Docetaxel: Increased gastrointestinal toxicity has been reported when ifosfamide was administered before docetaxel infusion.
Coumarin derivatives: Increased INR (increased international normalized ratio) has been reported in patients receiving ifosfamide and warfarin.
Vaccines: The immunosuppressive effects of ifosfamide can be expected to reduce the response to vaccination. Use of live vaccines may lead to vaccine induced infection.

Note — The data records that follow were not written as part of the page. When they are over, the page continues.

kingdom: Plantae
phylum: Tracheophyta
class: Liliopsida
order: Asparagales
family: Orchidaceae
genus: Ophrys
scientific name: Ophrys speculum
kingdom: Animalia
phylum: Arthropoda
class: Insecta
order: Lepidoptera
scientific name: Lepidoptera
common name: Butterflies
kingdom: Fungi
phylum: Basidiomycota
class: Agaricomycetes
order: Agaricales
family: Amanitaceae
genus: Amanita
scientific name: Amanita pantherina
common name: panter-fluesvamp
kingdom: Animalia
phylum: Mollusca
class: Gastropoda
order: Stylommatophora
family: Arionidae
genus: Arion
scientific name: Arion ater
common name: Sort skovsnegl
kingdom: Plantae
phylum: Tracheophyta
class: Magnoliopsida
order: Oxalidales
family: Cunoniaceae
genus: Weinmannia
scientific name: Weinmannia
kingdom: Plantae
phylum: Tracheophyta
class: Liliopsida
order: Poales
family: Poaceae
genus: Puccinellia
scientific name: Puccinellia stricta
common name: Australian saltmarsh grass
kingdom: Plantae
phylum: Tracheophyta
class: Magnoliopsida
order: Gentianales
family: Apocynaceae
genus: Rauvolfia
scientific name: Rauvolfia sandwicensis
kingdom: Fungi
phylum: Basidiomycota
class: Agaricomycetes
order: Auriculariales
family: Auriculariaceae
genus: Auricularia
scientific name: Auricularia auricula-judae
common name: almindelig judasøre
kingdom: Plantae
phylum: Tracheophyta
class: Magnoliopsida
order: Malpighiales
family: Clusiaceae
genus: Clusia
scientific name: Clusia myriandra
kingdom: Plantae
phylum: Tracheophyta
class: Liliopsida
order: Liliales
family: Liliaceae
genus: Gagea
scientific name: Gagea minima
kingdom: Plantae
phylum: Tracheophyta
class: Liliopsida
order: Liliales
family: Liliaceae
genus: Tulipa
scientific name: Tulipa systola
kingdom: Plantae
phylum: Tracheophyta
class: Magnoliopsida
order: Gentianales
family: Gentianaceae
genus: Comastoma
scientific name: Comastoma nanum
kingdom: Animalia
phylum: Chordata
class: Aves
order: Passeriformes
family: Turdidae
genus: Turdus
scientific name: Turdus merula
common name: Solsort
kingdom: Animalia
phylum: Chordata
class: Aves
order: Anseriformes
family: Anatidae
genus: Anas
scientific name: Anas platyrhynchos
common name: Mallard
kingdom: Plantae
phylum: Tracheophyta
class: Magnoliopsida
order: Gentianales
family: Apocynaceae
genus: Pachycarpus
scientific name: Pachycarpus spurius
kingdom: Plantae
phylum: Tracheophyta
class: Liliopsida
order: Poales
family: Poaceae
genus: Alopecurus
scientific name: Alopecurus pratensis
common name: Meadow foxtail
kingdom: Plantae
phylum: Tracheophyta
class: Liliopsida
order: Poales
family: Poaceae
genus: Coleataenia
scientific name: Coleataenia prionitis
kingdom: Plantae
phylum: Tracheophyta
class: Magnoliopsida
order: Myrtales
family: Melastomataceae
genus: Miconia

Tamoxifen: Concomitant use of tamoxifen and chemotherapy may increase the risk of thromboembolic complications.
Cisplatin: Cisplatin-induced hearing loss can be exacerbated by concurrent ifosfamide therapy (see also interactions above).
Irinotecan: Formation of the active metabolite of irinotecan may be reduced when irinotecan is administered with ifosfamide.
Alcohol: In some patients, alcohol may increase ifosfamide-induced nausea and vomiting.
Concurrent administration of antidiabetic agents, such as sulfonylureas and ifosfamide may enhance the hypoglycaemic effects of the former drugs.
Theoretical interactions of ifosfamide and allopurinol resulting in an increased severity of bone marrow depression.